Da mesma forma, já existiam violonistas notáveis, como Garoto e Laurindo de Almeida, que esboçavam a linguagem do moderno violão brasileiro. João Gilberto aprendeu com todos esses artistas. Mas é inegável que foi ele quem, no Brasil, elevou o canto suave e não-empostado ao estado máximo da arte; assim como foi ele quem pegou a harmonização sofisticada dos mestres da música instrumental e traduziu-a para o acompanhamento das canções, fugindo dos acordes “chapados” e convencionais na música brasileira de então.

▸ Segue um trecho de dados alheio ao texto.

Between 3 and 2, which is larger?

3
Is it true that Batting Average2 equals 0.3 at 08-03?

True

Para quem tocava violão nos anos 1960, ouvir João Gilberto era um desafio, pois os acordes que ele usava em sua música não eram encontrados como “posições” nos métodos tradicionais do instrumento e, já que não eram acordes prêt-à-porter, precisavam ser concebidos um a um, agregando dissonâncias e alterações que exigiam digitação própria. Isso enlouquecia os executantes tradicionais, mas foi fundamental para que se construísse o que é hoje reconhecido no mundo como o violão brasileiro moderno.

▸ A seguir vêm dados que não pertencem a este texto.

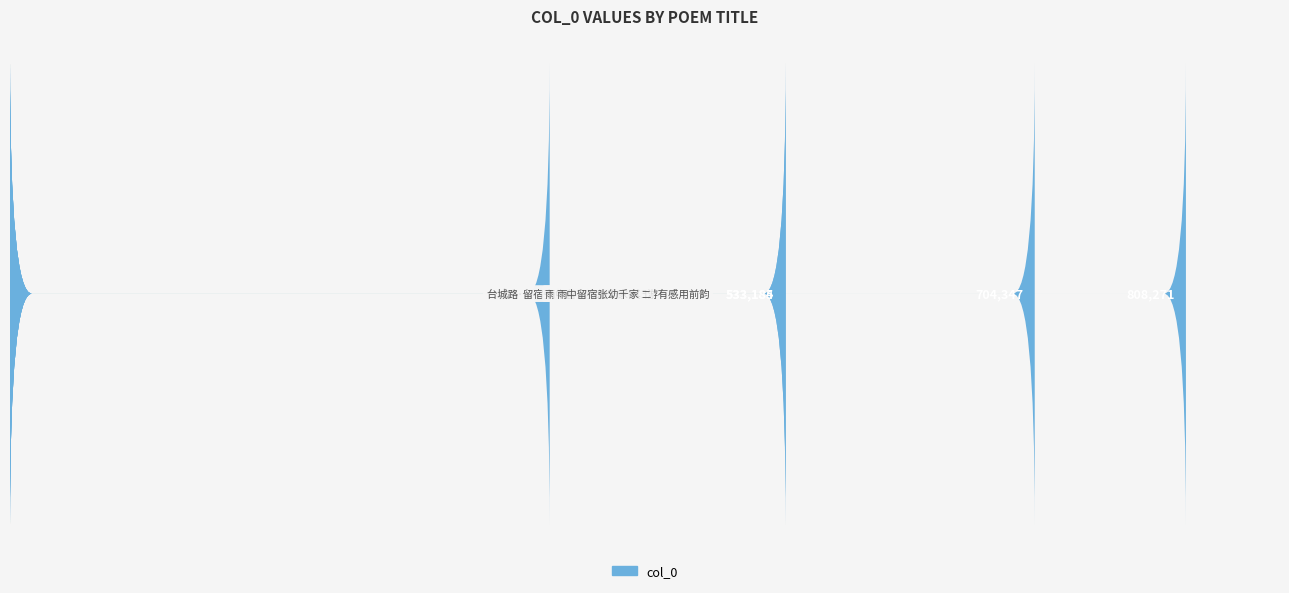

What is the greatest value displayed?

808271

Lembro que, nos anos 1980, eu e Maurício Tapajós fomos convidados para apresentações no Festival da Canção Política, na então chamada Berlim Oriental: fizemos cerca de oito ou nove concertos e, em todos eles, fomos insistentemente clicados por um fotógrafo meio louco que tirava closes seguidos de cada trecho de nossas execuções. Começamos a achar que era um “perigoso espião” (rsrsrs), mas logo fomos informados que o fotógrafo tinha a incumbência de clicar cada momento de nossos dedos sobre o braço dos instrumentos, pois aqueles acordes estranhos (joãogilberteanos) que nós tocávamos não existiam nos métodos locais e eles desejavam publicar as partituras das obras que executamos no Festival, o que realmente foi feito.
A modernidade brasileiríssima daqueles acordes revelava outra virtude da música de João Gilberto: demonstrar que o nacionalismo musical não está obrigatoriamente atrelado aos tradicionalismos sonoros, aos valores estéticos eminentemente artesanais ou passadistas. João Gilberto é prova disso: mesmo trabalhando na vanguarda, mesmo buscando uma linguagem inovadora e instigante, sua música jamais deixou de ser brasileira até a medula, embora ao começo de sua carreira muitos críticos negassem isso.
Foi no dia 31 de dezembro de 1971 que encontrei João Gilberto pela primeira vez. Eu estava embarcando num voo para o Recife, onde iria casar-me no comecinho do ano. Ainda no ônibus que nos levaria ao avião, eu e aquela que seria minha mulher vimos chegar um passageiro atrasado e esbaforido, que sentou-se junto da gente. De início não o reconheci, mas logo a ficha caiu e eu o abordei, no melhor estilo Alceu Valença: “Véi, dá licença? Você é o João Gilberto?” Embora meio desconfiado com a abordagem, ele confirmou. Identifiquei-me como compositor, o gelo foi quebrado e ele me falou que precisava conversar e relaxar pois não se sentia muito bem em aviões. E logo em seguida confessou: “- Estou vindo direto de Nova York porque perdi por lá a minha carteira de identidade. Estou indo pra Bahia tirar uma nova, pois carteira de identidade pra mim tem de ser baiana.”
Desnecessário dizer que o voo foi uma descontração só: sendo o último dia do ano, a eufórica tripulação liberou bebidinhas e comidinhas; além do que encontramos, já embarcados no avião, ninguém menos que Vinicius de Moraes, Toquinho, Danuza Leão e outros amigos, que desceram em Salvador junto com o João. Segui para o Recife, mas na minha cabeça ficou martelando só um pensamento: como questionar a brasilidade de um homem que sai de Nova York para vir tirar uma carteira de identidade na Bahia?
Esse era o João Gilberto. Que agora deve estar exibindo sua carteira de identidade baiana lá em cima, onde dizem que ela faz o maior sucesso.